Supplied text START

“Throw Me a Rose”
Originally published for Stratagemmi.
On the occasion of FringeMi 2023, the bare walls of the Materia co-working space are transformed into the stage for a beauty contest. Playing one of the contestants, actress Lucia Raffaella Mariani enters on tiptoe. She fixes the audience with an insistent gaze; a forced, pearly-white smile splits her red-lined lips, while a tight corset cinches her body. The timer starts. She has one hour to make herself loved by the judges-spectators just as she is.
Born in 1999, the actress presents her first piece of dramaturgy. Using the first person and drawing on her own personal experience, Lucia lays bare the tensions and obsessions of her everyday life. She confesses her anxiety about being liked, her dependence on approval, her thirst for validation. It is a competition of appearances in which, needless to say, the entire female gender is implicated. What takes shape is a feminist ode that exposes the dramas of being a woman today.
What emerges is the image of a society that constantly demands women reshape themselves according to the male gaze, that male gaze theorised by film critic Laura Mulvey, capable of dispensing love and guaranteeing validation. Mariani admits she is a victim of this conditioning, yet she cannot escape it. To feel fulfilled, she must be irresistible. And so she raids the beauty aisles of pharmacies, ‘the god of beauty is an inclusive god, money in your pocket is enough’, monitors her weight on the scales, and wears flesh-coloured underwear to conceal cellulite.

Supplied text END

Return the passage from the review of "Throw Me a Rose" word for word, starting with "What emerges is" and going on through "to conceal cellulite.".

Information shown START

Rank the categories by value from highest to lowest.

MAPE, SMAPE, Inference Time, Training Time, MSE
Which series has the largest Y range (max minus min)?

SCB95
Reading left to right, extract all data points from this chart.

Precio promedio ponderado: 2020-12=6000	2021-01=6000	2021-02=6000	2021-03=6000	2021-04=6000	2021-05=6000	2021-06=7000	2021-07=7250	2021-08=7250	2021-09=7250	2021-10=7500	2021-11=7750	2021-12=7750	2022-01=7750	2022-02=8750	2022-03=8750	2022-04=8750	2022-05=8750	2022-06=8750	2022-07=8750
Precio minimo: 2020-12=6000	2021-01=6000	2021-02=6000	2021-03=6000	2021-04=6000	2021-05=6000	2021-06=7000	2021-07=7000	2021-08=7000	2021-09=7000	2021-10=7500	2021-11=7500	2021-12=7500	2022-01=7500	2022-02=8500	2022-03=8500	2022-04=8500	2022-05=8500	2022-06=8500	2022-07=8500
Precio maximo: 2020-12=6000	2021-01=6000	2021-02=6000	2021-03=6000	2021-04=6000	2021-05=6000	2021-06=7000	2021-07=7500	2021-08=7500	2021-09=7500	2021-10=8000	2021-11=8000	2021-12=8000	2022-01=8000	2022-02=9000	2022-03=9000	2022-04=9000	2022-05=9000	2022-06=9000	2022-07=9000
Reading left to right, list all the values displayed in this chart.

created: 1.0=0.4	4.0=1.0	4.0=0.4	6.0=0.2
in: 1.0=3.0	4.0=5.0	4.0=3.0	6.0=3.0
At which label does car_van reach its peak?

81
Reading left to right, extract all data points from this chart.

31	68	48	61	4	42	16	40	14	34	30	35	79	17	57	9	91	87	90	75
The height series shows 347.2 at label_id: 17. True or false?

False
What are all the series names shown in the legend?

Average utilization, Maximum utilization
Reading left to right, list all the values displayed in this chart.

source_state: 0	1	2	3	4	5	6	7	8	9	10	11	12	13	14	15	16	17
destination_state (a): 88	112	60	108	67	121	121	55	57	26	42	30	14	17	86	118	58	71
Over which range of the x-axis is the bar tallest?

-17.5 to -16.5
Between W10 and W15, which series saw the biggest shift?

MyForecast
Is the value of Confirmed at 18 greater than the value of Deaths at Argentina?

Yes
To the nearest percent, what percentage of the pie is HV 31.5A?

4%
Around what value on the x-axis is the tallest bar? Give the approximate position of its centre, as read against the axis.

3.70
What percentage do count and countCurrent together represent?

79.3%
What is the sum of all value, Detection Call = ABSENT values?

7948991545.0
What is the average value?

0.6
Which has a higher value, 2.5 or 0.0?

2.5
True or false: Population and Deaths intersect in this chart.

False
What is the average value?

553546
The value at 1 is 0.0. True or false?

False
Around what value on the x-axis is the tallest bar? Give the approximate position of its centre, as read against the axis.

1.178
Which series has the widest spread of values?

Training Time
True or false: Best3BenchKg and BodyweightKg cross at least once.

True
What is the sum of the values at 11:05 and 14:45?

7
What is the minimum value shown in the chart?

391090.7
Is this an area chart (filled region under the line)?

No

Information shown END

### Written reply
What emerges is the image of a society that constantly demands women reshape themselves according to the male gaze, that male gaze theorised by film critic Laura Mulvey, capable of dispensing love and guaranteeing validation. Mariani admits she is a victim of this conditioning, yet she cannot escape it. To feel fulfilled, she must be irresistible. And so she raids the beauty aisles of pharmacies, ‘the god of beauty is an inclusive god, money in your pocket is enough’, monitors her weight on the scales, and wears flesh-coloured underwear to conceal cellulite.